О небо, и это говорит девушка!

Она стала очень ранима в вопросах о замужестве и избегает говорить об этом с домашними. Или заявляет безапелляционно: «У каждого человека могут быть тайны. У вас тоже есть свои секреты».

А есть ли у него хоть одна тайна? Хорошо, если бы была. Как досадно! В жизни должно быть много точек опоры: если одна откажет, другие помогут выстоять.

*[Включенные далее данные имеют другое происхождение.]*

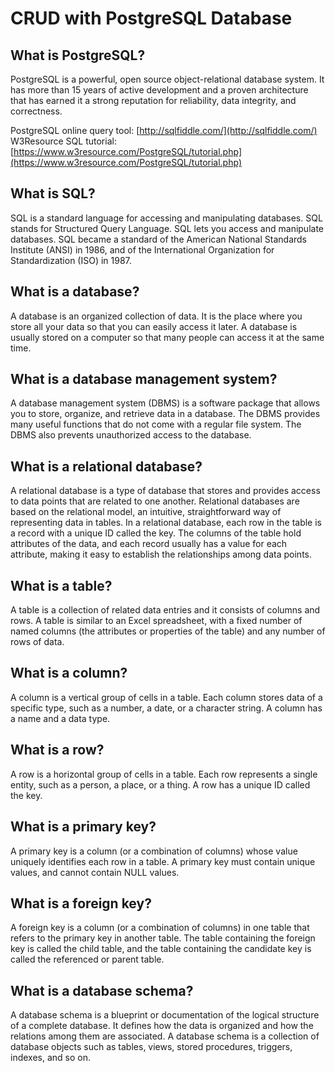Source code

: # CRUD with PostgreSQL Database

## What is PostgreSQL?

PostgreSQL is a powerful, open source object-relational database system. It has more than 15 years of active development and a proven architecture that has earned it a strong reputation for reliability, data integrity, and correctness.

PostgreSQL online query tool: [http://sqlfiddle.com/](http://sqlfiddle.com/)
W3Resource SQL tutorial: [https://www.w3resource.com/PostgreSQL/tutorial.php](https://www.w3resource.com/PostgreSQL/tutorial.php)

## What is SQL?

SQL is a standard language for accessing and manipulating databases. SQL stands for Structured Query Language. SQL lets you access and manipulate databases. SQL became a standard of the American National Standards Institute (ANSI) in 1986, and of the International Organization for Standardization (ISO) in 1987.

## What is a database?

A database is an organized collection of data. It is the place where you store all your data so that you can easily access it later. A database is usually stored on a computer so that many people can access it at the same time.

## What is a database management system?

A database management system (DBMS) is a software package that allows you to store, organize, and retrieve data in a database. The DBMS provides many useful functions that do not come with a regular file system. The DBMS also prevents unauthorized access to the database.

## What is a relational database?

A relational database is a type of database that stores and provides access to data points that are related to one another. Relational databases are based on the relational model, an intuitive, straightforward way of representing data in tables. In a relational database, each row in the table is a record with a unique ID called the key. The columns of the table hold attributes of the data, and each record usually has a value for each attribute, making it easy to establish the relationships among data points.

## What is a table?

A table is a collection of related data entries and it consists of columns and rows. A table is similar to an Excel spreadsheet, with a fixed number of named columns (the attributes or properties of the table) and any number of rows of data.

## What is a column?

A column is a vertical group of cells in a table. Each column stores data of a specific type, such as a number, a date, or a character string. A column has a name and a data type.

## What is a row?

A row is a horizontal group of cells in a table. Each row represents a single entity, such as a person, a place, or a thing. A row has a unique ID called the key.

## What is a primary key?

A primary key is a column (or a combination of columns) whose value uniquely identifies each row in a table. A primary key must contain unique values, and cannot contain NULL values.

## What is a foreign key?

A foreign key is a column (or a combination of columns) in one table that refers to the primary key in another table. The table containing the foreign key is called the child table, and the table containing the candidate key is called the referenced or parent table.

## What is a database schema?

A database schema is a blueprint or documentation of the logical structure of a complete database. It defines how the data is organized and how the relations among them are associated. A database schema is a collection of database objects such as tables, views, stored procedures, triggers, indexes, and so on.

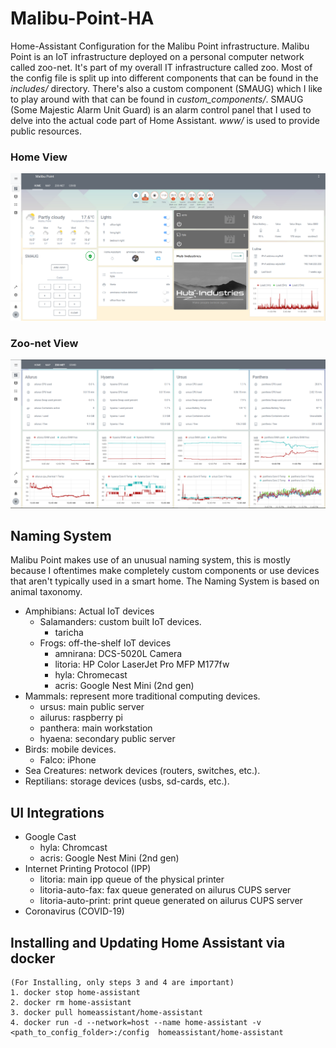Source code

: # Malibu-Point-HA
Home-Assistant Configuration for the Malibu Point infrastructure.
Malibu Point is an IoT infrastructure deployed on a personal computer network called zoo-net.
It's part of my overall IT infrastructure called zoo.
Most of the config file is split up into different components that can be found in the *includes/* directory.
There's also a custom component (SMAUG) which I like to play around with that can be found in *custom_components/*.
SMAUG (Some Majestic Alarm Unit Guard) is an alarm control panel that I used to delve into the actual code part of Home Assistant.
*www/* is used to provide public resources.

### Home View
![Image of Malibu Point](Malibu-Point.png)

### Zoo-net View
![Image of Zoo-Net](zoo-network.png)

## Naming System
Malibu Point makes use of an unusual naming system, this is mostly because I oftentimes make completely custom components or use devices that aren't typically used in a smart home.
The Naming System is based on animal taxonomy.

* Amphibians: Actual IoT devices
    * Salamanders: custom built IoT devices.
        * taricha
    * Frogs: off-the-shelf IoT devices
        * amnirana: DCS-5020L Camera
        * litoria: HP Color LaserJet Pro MFP M177fw
        * hyla: Chromecast
        * acris: Google Nest Mini (2nd gen)
* Mammals: represent more traditional computing devices.
    * ursus: main public server
    * ailurus: raspberry pi
    * panthera: main workstation
    * hyaena: secondary public server
* Birds: mobile devices.
    * Falco: iPhone
* Sea Creatures: network devices (routers, switches, etc.).
* Reptilians: storage devices (usbs, sd-cards, etc.).


## UI Integrations
* Google Cast
    * hyla: Chromcast
    * acris: Google Nest Mini (2nd gen)
* Internet Printing Protocol (IPP)
    * litoria: main ipp queue of the physical printer
    * litoria-auto-fax: fax queue generated on ailurus CUPS server
    * litoria-auto-print: print queue generated on ailurus CUPS server
* Coronavirus (COVID-19)

## Installing and Updating Home Assistant via docker
```
(For Installing, only steps 3 and 4 are important)
1. docker stop home-assistant
2. docker rm home-assistant
3. docker pull homeassistant/home-assistant
4. docker run -d --network=host --name home-assistant -v <path_to_config_folder>:/config  homeassistant/home-assistant
```
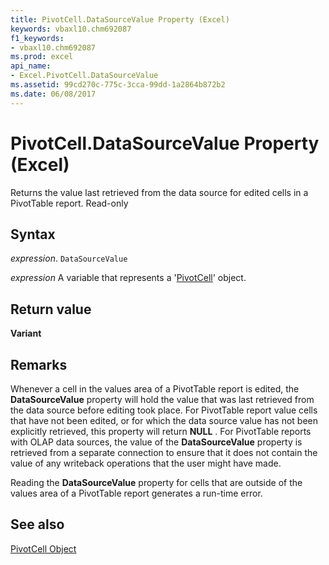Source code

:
 ```yaml
---
title: PivotCell.DataSourceValue Property (Excel)
keywords: vbaxl10.chm692087
f1_keywords:
- vbaxl10.chm692087
ms.prod: excel
api_name:
- Excel.PivotCell.DataSourceValue
ms.assetid: 99cd270c-775c-3cca-99dd-1a2864b872b2
ms.date: 06/08/2017
---
```



# PivotCell.DataSourceValue Property (Excel)

Returns the value last retrieved from the data source for edited cells in a PivotTable report. Read-only


## Syntax

 _expression_. `DataSourceValue`

 _expression_ A variable that represents a '[PivotCell](Excel.PivotCell.md)' object.


## Return value

 **Variant**


## Remarks

Whenever a cell in the values area of a PivotTable report is edited, the  **DataSourceValue** property will hold the value that was last retrieved from the data source before editing took place. For PivotTable report value cells that have not been edited, or for which the data source value has not been explicitly retrieved, this property will return **NULL** . For PivotTable reports with OLAP data sources, the value of the **DataSourceValue** property is retrieved from a separate connection to ensure that it does not contain the value of any writeback operations that the user might have made.

Reading the  **DataSourceValue** property for cells that are outside of the values area of a PivotTable report generates a run-time error.


## See also


[PivotCell Object](Excel.PivotCell.md)

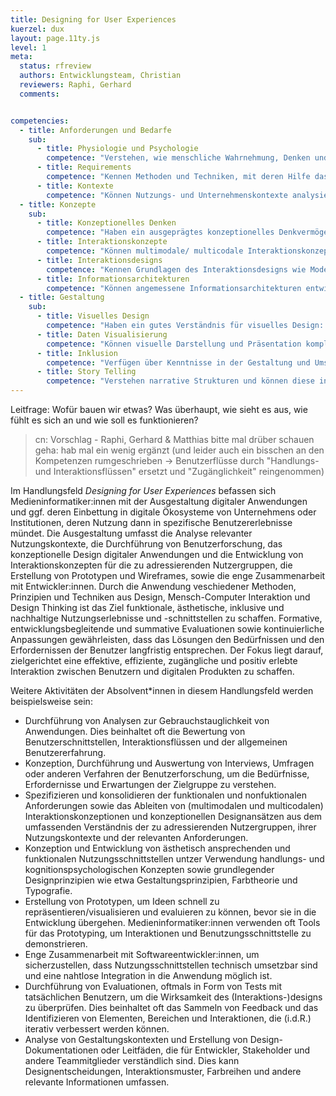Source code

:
 ```yaml
---
title: Designing for User Experiences
kuerzel: dux
layout: page.11ty.js
level: 1
meta:
  status: rfreview
  authors: Entwicklungsteam, Christian
  reviewers: Raphi, Gerhard
  comments:


competencies:
  - title: Anforderungen und Bedarfe
    sub:
      - title: Physiologie und Psychologie
        competence: "Verstehen, wie menschliche Wahrnehmung, Denken und Handeln, Kommunikation und Interaktion funktioniert."
      - title: Requirements
        competence: "Kennen Methoden und Techniken, mit deren Hilfe das Verhalten, die Bedürfnisse, Erfordernisse und die Erwartungen der BenutzerInnen verstanden, erfasst und nutzbar gemacht werden können und können diese anwenden."
      - title: Kontexte
        competence: "Können Nutzungs- und Unternehmenskontexte analysieren und deren Auswirkungen auf Medienwahl und -ausgestaltung erörtern."
  - title: Konzepte
    sub:
      - title: Konzeptionelles Denken
        competence: "Haben ein ausgeprägtes konzeptionelles Denkvermögen entwickelt, um komplexe Probleme zu analysieren, innovative Lösungsansätze zu konzipieren und diese in verständliche und erfahrbare Konzepte zu überführen."
      - title: Interaktionskonzepte
        competence: "Können multimodale/ multicodale Interaktionskonzepte unter Berücksichtigung von Benutzercharakteristika, zu adressierenden Nutzungskontexten, ggf. regulatorischer Rahmenbedingungen (z.B. Accessibility), Designzielsetzungen etc. erarbeiten."
      - title: Interaktionsdesigns
        competence: "Kennen Grundlagen des Interaktionsdesigns wie Modellierung von Handlungs- und Interaktionsflüssen, Erstellung von Wireframes und Prototypen, etc. und können diese in konkreten Projekten anwenden."
      - title: Informationsarchitekturen
        competence: "Können angemessene Informationsarchitekturen entwicklen, evaluieren, iterieren und optimieren."
  - title: Gestaltung
    sub:
      - title: Visuelles Design
        competence: "Haben ein gutes Verständnis für visuelles Design: Farbe, Typografie, Layout, visuelle Hierarchisierung, Designsysteme etc."
      - title: Daten Visualisierung
        competence: "Können visuelle Darstellung und Präsentation komplexer Daten und Informationen für verschiedene Zielgruppen konzipieren und erstellen."
      - title: Inklusion
        competence: "Verfügen über Kenntnisse in der Gestaltung und Umsetzung barrierefreier, inklusiver und zugänglicher Interaktionen, Systeme und Medienprodukte."
      - title: Story Telling
        competence: "Verstehen narrative Strukturen und können diese in unterschiedlichen Medien und Kontexten zum Storytelling einsetzen."
---
```


Leitfrage: Wofür bauen wir etwas? Was überhaupt, wie sieht es aus, wie fühlt es sich an und wie soll es funktionieren?

> cn: Vorschlag - Raphi, Gerhard & Matthias bitte mal drüber schauen
> geha: hab mal ein wenig ergänzt (und leider auch ein bisschen an den Kompetenzen rumgeschrieben  -> Benutzerflüsse durch "Handlungs- und Interaktionsflüssen" ersetzt und "Zugänglichkeit" reingenommen)

Im Handlungsfeld *Designing for User Experiences* befassen sich Medieninformatiker:innen mit der Ausgestaltung digitaler Anwendungen und ggf. deren Einbettung in digitale Ökosysteme von Unternehmens oder Institutionen, deren Nutzung dann in spezifische Benutzererlebnisse mündet. Die Ausgestaltung umfasst die Analyse relevanter Nutzungskontexte, die Durchführung von Benutzerforschung, das konzeptionelle Design digitaler Anwendungen und die Entwicklung von Interaktionskonzepten für die zu adressierenden Nutzergruppen, die Erstellung von Prototypen und Wireframes, sowie die enge Zusammenarbeit mit Entwickler:innen. Durch die Anwendung veschiedener Methoden, Prinzipien und Techniken aus Design, Mensch-Computer Interaktion und Design Thinking ist das Ziel funktionale, ästhetische, inklusive und nachhaltige Nutzungserlebnisse und -schnittstellen zu schaffen. Formative, entwicklungsbegleitende und summative Evaluationen sowie kontinuierliche Anpassungen gewährleisten, dass das Lösungen den Bedürfnissen und den Erfordernissen der Benutzer langfristig entsprechen. Der Fokus liegt darauf, zielgerichtet eine effektive, effiziente, zugängliche und positiv erlebte Interaktion zwischen Benutzern und digitalen Produkten zu schaffen.

Weitere Aktivitäten der Absolvent*innen in diesem Handlungsfeld werden beispielsweise sein:

- Durchführung von Analysen zur Gebrauchstauglichkeit von Anwendungen. Dies beinhaltet oft die Bewertung von Benutzerschnittstellen, Interaktionsflüssen und der allgemeinen Benutzererfahrung.
- Konzeption, Durchführung und Auswertung von Interviews, Umfragen oder anderen Verfahren der Benutzerforschung, um die Bedürfnisse, Erfordernisse und Erwartungen der Zielgruppe zu verstehen.
- Spezifizieren und konsolidieren der funktionalen und nonfuktionalen Anforderungen sowie das Ableiten von (multimodalen und multicodalen) Interaktionskonzeptionen und konzeptionellen Designansätzen aus dem umfassenden Verständnis der zu adressierenden Nutzergruppen, ihrer Nutzungskontexte und der relevanten Anforderungen.
- Konzeption und Entwicklung von ästhetisch ansprechenden und funktionalen Nutzungsschnittstellen untzer Verwendung handlungs- und kognitionspsychologischen Konzepten sowie grundlegender Designprinzipien wie etwa Gestaltungsprinzipien, Farbtheorie und Typografie.
- Erstellung von Prototypen, um Ideen schnell zu repräsentieren/visualisieren und evaluieren zu können, bevor sie in die Entwicklung übergehen. Medieninformatiker:innen verwenden oft Tools für das Prototyping, um Interaktionen und Benutzungsschnittstelle zu demonstrieren.
- Enge Zusammenarbeit mit Softwareentwickler:innen, um sicherzustellen, dass Nutzungsschnittstellen technisch umsetzbar sind und eine nahtlose Integration in die Anwendung möglich ist.
- Durchführung von Evaluationen, oftmals in Form von Tests mit tatsächlichen Benutzern, um die Wirksamkeit des (Interaktions-)designs zu überprüfen. Dies beinhaltet oft das Sammeln von Feedback und das Identifizieren von Elementen, Bereichen und Interaktionen, die (i.d.R.) iterativ verbessert werden können.
- Analyse von Gestaltungskontexten und Erstellung von Design-Dokumentationen oder Leitfäden, die für Entwickler, Stakeholder und andere Teammitglieder verständlich sind. Dies kann Designentscheidungen, Interaktionsmuster, Farbreihen und andere relevante Informationen umfassen.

На улице зеленые деревья, мимо снуют прохожие. Но под жаркими лучами солнца все кажется вылинявшим и бесцветным. Только на противоположной стороне улицы в тени деревьев стоит старая продавщица мороженого и неутомимо выкрикивает:

— Мороженое, шоколадное мороженое…

Чжэн Цзыюнь часто видит ее, она примерно одного с ним возраста и так худа, что похожа на скелет. Маленькая, иссохшая, с темным, как будто вяленым лицом, несущим отпечаток долгой трудовой жизни. Но в ее голосе тем не менее сквозит удивительная бодрость, в нем угадывается стойкость и воля. А он, Чжэн, наверное, находится уже на том рубеже, который отделяет жизнь от смерти. Секретарь, домработница, кабинет, машина — обмяк он от всего этого. Материальная жизнь идет вперед, развивается, а возможности человеческого организма все меньше соответствуют требованиям окружающей среды. Зато растет изворотливость, духовное приспосабливание.

Что-то он явно расклеился. Отчего? Последнее заседание парткома вряд ли могло так его расстроить, да и можно ли его сравнивать с тем, что уже пришлось пережить. Кампания по «упорядочению стиля» в сорок втором, кампания пятьдесят второго года, борьба с «правыми» в пятьдесят седьмом, с правым уклоном в пятьдесят девятом, «великая культурная революция», тянувшаяся с шестьдесят шестого года целое десятилетие:.. Солидно получается, если посчитать!

Он еще продолжает верить в единение людей, в понимание, поддержку друг друга. А Юаньюань как-то сказала: «Глупо повторять одно и то же! Времена меняются, а ты все листаешь пожелтевший календарь».

Неужели история — действительно пожелтевший календарь? Нет, дочка не права. Нынешние молодые люди слишком горячи и часто необъективны.

Одиночество, растет одиночество. Эта разогретая жарким летним днем улица наводит на мысль об Аравийской пустыне.

Как хочется, чтобы кто-нибудь пришел в гости, постучал в дверь или позвонил по телефону. Поболтать бы с кем-нибудь просто так, ни о чем.

За стеной зазвонил телефон. Чжэн Цзыюнь улыбнулся — легок на помине.

Телефон звонил долго, пока не подошла Ся Чжуюнь. Она говорила сухо, недоброжелательно. Он расслышал только цепь коротких вопросов:

— Алло?

— Куда вы звоните?..

— Кто вам нужен?..

— А кто вы?..

— Какое у вас дело к нему?..

Звонивший, наверное, даже дыхание не успевал перевести. Она поливала его огнем, словно из пулемета, давая понять этому человеку, рискнувшему без каски и брони выбраться на незнакомую местность, что прежде, чем пробиваться к ним, необходимо иметь защитное обмундирование или хотя бы противогаз.

Наконец Ся Чжуюнь крикнула:

— Чжэн, это тебя. Нет, это и в самом деле может надоесть — опять та журналистка!

Кричала она так громко, что Е наверняка все слышала. Он взял трубку. Голос Е Чжицю звучал нервно:

— В редакции мне передали анонимное письмо.

— О чем?

В комнату вошла Ся Чжуюнь с веером в руке и, перестав обмахиваться, навострила уши.

— В письме сказано, что я аморальная женщина. Что у меня были близкие отношения и с соавтором, и с главным героем очерка, и с заместителем министра, то есть с вами. Короче, всякие сплетни. А в результате вывод, что редакция не должна была печатать очерк такого безнравственного автора.

— Я просто вне себя! — Чжэн Цзыюнь почувствовал, что его бросило в жар, словно он повинен в том, что ее оскорбили.

— Вам это удивительно? На самом деле ничего нового. Даже широко известный журналист, написав очерк в защиту хорошего человека, обязательно получит порцию всей этой ерунды.